◆ RAW DATA
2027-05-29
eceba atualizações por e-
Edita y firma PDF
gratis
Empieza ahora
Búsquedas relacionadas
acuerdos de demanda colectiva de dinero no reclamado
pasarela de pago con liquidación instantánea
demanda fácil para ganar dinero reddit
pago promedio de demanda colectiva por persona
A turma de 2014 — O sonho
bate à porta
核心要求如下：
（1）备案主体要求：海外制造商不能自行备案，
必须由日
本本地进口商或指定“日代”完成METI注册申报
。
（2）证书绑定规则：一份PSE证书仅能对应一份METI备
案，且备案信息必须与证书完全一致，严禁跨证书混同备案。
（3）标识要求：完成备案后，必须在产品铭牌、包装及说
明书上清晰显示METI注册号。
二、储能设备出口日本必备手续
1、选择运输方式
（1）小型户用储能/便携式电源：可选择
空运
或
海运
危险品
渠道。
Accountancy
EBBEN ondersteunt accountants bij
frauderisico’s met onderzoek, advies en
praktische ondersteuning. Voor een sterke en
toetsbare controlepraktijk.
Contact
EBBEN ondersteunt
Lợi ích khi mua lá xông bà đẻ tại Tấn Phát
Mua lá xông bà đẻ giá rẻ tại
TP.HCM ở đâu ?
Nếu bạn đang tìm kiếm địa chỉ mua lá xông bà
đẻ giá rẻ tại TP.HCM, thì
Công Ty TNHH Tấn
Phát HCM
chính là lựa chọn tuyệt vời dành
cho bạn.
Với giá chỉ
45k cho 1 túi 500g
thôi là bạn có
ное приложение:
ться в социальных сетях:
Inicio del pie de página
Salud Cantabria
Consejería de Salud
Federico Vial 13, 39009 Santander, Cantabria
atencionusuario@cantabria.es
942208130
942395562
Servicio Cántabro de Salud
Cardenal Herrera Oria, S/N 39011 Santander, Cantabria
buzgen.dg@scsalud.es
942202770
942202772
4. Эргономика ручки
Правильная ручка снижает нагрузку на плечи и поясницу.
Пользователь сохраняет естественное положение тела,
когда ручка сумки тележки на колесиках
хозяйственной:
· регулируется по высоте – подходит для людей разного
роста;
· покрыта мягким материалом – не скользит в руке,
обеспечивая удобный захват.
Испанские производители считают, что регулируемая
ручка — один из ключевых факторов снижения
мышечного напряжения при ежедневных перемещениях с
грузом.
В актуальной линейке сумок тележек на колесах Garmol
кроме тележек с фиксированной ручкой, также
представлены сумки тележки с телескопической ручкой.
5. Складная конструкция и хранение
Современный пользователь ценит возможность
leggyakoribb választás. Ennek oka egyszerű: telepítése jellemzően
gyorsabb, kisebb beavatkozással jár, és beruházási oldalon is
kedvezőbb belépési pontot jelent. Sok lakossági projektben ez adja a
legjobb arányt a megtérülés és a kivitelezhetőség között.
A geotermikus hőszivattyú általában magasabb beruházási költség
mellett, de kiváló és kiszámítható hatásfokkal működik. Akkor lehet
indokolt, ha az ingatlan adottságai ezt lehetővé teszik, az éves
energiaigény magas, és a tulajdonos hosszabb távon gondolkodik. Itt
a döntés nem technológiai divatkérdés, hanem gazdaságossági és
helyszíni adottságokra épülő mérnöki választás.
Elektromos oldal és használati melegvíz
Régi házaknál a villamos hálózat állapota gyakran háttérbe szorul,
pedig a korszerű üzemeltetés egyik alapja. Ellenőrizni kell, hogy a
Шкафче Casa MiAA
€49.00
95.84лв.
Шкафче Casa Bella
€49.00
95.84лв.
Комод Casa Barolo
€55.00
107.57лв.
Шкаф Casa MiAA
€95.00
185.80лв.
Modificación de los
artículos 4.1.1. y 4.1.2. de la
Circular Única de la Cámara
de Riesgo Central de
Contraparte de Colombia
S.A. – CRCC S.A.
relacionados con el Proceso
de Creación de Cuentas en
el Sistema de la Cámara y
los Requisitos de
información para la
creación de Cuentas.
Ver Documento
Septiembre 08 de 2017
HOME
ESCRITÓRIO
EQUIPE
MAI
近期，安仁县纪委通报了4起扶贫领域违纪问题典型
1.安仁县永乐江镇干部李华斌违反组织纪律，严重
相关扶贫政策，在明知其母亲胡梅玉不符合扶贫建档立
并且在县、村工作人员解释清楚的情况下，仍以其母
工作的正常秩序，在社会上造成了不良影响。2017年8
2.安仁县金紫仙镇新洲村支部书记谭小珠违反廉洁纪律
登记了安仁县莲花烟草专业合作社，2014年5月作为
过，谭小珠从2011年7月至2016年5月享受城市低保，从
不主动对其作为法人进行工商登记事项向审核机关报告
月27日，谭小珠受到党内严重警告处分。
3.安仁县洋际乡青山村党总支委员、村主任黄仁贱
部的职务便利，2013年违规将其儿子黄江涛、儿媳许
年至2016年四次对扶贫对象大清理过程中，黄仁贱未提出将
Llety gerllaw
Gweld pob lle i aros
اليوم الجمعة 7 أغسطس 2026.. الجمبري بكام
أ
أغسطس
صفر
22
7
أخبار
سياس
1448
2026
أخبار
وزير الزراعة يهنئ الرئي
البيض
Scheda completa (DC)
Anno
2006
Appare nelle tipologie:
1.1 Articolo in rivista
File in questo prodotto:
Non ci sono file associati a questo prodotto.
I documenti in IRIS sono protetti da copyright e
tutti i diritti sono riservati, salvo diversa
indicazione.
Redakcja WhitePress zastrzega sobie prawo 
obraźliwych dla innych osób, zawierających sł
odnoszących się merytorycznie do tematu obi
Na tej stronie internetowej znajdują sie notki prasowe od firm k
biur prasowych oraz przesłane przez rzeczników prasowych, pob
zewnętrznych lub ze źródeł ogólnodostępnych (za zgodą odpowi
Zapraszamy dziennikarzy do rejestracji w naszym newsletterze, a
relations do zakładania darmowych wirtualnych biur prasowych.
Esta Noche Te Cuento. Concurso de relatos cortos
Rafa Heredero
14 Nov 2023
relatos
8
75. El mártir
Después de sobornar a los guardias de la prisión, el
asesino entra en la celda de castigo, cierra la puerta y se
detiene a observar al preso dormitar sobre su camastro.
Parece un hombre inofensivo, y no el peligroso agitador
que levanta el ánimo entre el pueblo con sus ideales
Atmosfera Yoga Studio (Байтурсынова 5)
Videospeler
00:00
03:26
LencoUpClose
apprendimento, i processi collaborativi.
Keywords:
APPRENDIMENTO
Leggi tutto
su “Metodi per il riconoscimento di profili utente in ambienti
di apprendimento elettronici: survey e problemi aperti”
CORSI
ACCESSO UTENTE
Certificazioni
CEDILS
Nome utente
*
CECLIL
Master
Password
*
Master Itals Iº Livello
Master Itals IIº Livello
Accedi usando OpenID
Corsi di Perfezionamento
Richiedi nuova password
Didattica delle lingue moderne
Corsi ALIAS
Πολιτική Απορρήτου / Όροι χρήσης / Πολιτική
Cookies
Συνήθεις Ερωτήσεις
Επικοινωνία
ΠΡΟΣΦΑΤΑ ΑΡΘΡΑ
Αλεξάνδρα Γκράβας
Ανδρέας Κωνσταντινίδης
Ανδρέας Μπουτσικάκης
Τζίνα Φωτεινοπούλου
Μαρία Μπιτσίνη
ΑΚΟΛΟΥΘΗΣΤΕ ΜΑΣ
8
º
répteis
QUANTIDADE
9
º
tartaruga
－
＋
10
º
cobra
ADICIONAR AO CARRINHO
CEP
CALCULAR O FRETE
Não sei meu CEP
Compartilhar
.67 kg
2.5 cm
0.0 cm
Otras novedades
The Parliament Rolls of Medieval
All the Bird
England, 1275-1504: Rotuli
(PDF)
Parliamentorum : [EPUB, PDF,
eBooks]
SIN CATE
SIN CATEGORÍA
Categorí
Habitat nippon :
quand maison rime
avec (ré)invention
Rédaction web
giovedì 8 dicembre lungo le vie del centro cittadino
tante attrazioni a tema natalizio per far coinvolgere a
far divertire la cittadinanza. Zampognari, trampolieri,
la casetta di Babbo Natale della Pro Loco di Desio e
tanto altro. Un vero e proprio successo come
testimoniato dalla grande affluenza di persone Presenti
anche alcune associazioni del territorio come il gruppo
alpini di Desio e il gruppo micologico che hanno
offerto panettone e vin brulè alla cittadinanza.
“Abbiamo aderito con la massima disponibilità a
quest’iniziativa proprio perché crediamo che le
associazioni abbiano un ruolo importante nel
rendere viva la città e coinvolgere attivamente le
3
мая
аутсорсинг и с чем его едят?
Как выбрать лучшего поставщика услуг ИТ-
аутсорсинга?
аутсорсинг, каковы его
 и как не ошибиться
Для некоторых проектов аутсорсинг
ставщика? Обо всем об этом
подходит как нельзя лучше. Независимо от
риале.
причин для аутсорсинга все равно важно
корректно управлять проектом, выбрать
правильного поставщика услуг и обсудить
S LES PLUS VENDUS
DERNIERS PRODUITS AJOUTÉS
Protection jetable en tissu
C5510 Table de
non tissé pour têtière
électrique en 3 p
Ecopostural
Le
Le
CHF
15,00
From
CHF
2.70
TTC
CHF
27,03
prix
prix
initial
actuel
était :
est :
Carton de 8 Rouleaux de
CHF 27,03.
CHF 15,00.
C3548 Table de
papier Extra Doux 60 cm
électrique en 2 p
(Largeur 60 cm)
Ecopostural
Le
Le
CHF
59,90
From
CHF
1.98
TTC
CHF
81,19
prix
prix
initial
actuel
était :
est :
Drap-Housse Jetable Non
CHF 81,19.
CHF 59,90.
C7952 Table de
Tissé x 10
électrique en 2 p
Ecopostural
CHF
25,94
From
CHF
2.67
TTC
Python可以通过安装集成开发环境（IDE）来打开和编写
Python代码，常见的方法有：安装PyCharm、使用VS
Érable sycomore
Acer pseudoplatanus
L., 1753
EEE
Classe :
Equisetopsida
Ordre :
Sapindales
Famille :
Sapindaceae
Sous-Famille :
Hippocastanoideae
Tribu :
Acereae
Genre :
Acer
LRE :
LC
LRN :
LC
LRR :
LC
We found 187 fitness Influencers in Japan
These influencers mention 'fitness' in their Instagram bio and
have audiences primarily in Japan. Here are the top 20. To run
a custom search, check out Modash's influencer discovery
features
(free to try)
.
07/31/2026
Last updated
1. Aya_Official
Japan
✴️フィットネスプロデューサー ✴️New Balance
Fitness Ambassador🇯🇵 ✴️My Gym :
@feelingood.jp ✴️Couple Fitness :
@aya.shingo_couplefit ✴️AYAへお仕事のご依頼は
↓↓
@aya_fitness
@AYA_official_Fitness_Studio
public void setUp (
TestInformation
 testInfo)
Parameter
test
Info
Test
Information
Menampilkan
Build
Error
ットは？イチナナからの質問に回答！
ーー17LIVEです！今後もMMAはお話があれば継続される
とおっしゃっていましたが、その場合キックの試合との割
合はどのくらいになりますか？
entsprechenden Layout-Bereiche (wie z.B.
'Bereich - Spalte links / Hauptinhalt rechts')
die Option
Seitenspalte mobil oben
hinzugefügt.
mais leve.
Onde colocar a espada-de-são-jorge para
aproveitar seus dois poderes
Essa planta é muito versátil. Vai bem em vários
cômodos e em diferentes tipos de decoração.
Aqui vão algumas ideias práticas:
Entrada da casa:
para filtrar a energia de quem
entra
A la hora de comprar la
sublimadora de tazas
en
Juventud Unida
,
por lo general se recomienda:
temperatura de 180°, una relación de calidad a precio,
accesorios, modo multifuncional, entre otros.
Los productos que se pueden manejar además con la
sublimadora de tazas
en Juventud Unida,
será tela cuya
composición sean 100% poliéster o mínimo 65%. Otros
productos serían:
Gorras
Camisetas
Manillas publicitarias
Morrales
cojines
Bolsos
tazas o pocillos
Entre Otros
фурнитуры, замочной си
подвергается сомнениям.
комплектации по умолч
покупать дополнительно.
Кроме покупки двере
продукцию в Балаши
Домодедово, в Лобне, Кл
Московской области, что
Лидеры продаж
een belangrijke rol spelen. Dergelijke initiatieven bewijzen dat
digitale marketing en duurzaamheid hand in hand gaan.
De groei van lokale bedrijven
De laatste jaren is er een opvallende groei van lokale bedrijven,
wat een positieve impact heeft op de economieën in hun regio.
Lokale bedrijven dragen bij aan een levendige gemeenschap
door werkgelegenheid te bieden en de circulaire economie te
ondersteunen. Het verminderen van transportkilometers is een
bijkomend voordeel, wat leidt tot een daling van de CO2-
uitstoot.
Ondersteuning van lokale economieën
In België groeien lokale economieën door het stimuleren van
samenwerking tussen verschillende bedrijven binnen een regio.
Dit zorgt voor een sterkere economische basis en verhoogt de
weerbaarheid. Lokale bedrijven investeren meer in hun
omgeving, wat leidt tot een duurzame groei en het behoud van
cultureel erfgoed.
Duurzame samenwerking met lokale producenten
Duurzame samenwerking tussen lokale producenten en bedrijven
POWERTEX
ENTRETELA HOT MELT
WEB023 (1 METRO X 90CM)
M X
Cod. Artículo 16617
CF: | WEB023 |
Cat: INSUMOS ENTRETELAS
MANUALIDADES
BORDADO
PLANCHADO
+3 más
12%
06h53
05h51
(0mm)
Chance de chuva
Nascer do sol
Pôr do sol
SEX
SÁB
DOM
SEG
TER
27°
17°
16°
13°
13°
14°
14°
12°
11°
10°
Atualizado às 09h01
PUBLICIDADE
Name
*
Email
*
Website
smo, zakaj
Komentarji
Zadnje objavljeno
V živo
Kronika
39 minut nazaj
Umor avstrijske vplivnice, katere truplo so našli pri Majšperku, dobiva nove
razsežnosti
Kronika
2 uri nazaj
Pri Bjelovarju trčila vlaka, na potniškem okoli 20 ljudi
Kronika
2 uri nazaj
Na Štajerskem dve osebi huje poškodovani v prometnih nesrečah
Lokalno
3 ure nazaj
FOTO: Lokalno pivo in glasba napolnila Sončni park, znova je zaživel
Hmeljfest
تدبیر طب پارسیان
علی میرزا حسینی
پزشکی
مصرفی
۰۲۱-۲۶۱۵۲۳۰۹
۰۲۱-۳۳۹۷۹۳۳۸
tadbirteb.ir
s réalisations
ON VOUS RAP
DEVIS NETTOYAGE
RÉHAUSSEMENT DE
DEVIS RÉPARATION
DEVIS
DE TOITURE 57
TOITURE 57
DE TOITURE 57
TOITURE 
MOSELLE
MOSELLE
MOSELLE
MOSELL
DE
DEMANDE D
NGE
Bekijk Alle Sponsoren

◆ JOB ITEM
Reproduce each line in the listing above that mentions the string "ondersteunt".

◆ WRITTEN ANSWER
EBBEN ondersteunt accountants bij
EBBEN ondersteunt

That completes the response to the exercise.